Many corporate travellers are staying at home. Photo / 123rf
Auckland-based Serko saw its shares dive 12.85 per cent to $4.00 this morning after it issued a coronavirus (COVID-19)-related warning - wiping $54.7m from its market cap. (Update: Serko recovered some ground in late trading and closed down 6.3 per cent to $4.30.)
The maker of travel-booking and expensing software is still up 40.2 per cent over the past year, however, after a bull run driven, in part, by an investment from US giant Booking.com - which took a 5 percent stake for $17.5m as part of a broader $40m raise.
"Serko has been monitoring Australasian travel booking trends closely in light of coronavirus (also known as Covid-19). Transactions year-to-date have continued to increase over the prior period," Serko said in an update to the NZX.
"However, over the past week we have seen a drop-off in bookings which Serko is attributing to travel decline due to coronavirus.
"While we continue to monitor these trends, we expect softer transaction numbers to continue as corporate customers change their travel policies to limit unnecessary travel."
Last May, Serko said revenue growth would be between 20% and 40% for its 2020 financial year, ending March 31.
The company now expects the forecast revenue growth for the full year to 31 March 2020 to be at or about the low end of that guidance. (There was no profit guidance to be revised.)
Beyond a reluctance to travel for general business, suspended flights and travel restrictions, the COVID-19 outbreak has also seen a raft of international conferences cancelled, including the tech world's second-largest pow-wow, the Mobile World Congress in Barcelona, plus local get-togethers that had been expected to attract tends of thousands including Cisco Live in Melbourne and PB Tech Expo 2020 in Auckland.
Serko said looking beyond the immediate COVID-19 scare, the reach of its business was continuing to expand.
In November, chief executive Darrin Grafton told the Herald that full-time equivalent staff numbers, which had already climbed from 107 to 208 over 2019, would hit between 300 and 350 by the end of this year, with around 200 in NZ.
Today, Grafton told the Herald that plan was still on track, thanks to the $40m raise late last year.
"Coronavirus doesn't impact hiring. We raised enough capital to ride any global financial crisis or impact like this," he said.

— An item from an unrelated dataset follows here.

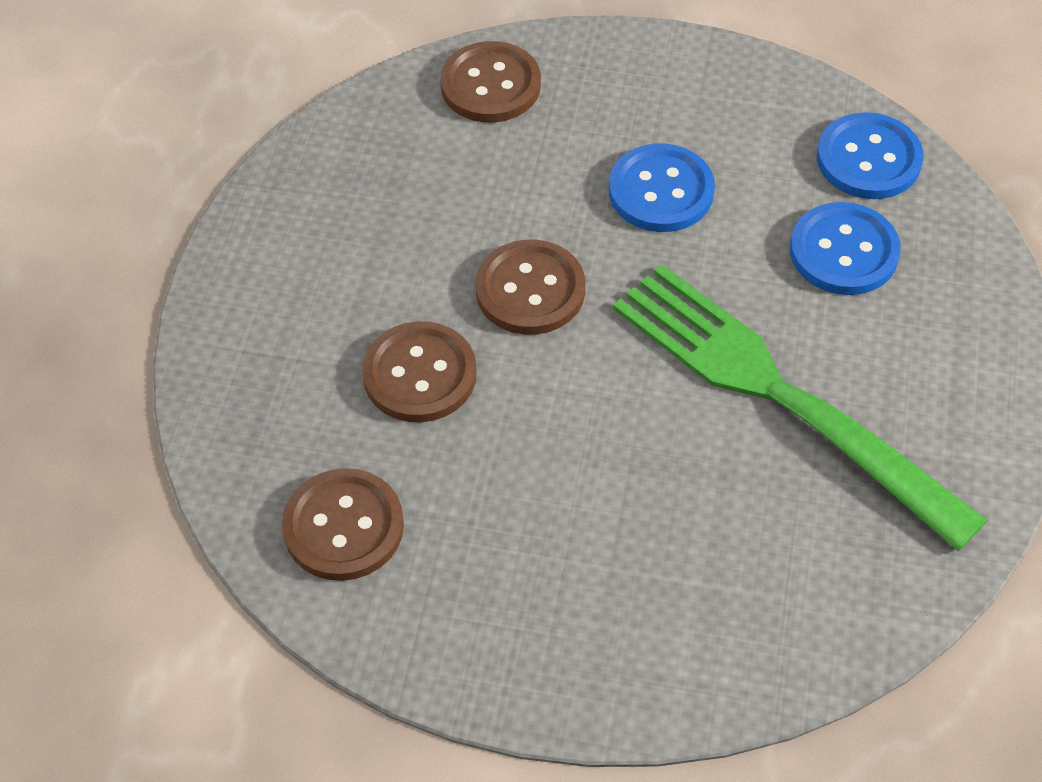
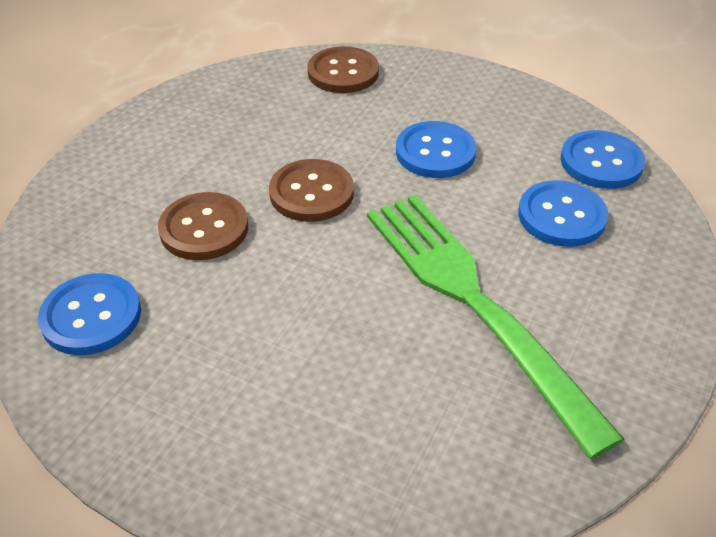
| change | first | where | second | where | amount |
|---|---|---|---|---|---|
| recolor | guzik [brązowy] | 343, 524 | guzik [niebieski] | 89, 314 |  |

"Actual transactions are still at all-time high and we hit record days - but just not where they should be based on the amount of new business signed in Australasia and the US."
Grafton even pitched Serko as a positive for companies grappling with which staff could travel, or not, during the COVID-19 outbreak.
"We're one of the only systems that provides the workflows for approvals and the right governance," he said.
The company has had an increase of 584 total new corporate customers in its financial year-to-date, up approximately 257 customers from the first half of the financial year.
The company is due to deliver its full-year 2020 result in May.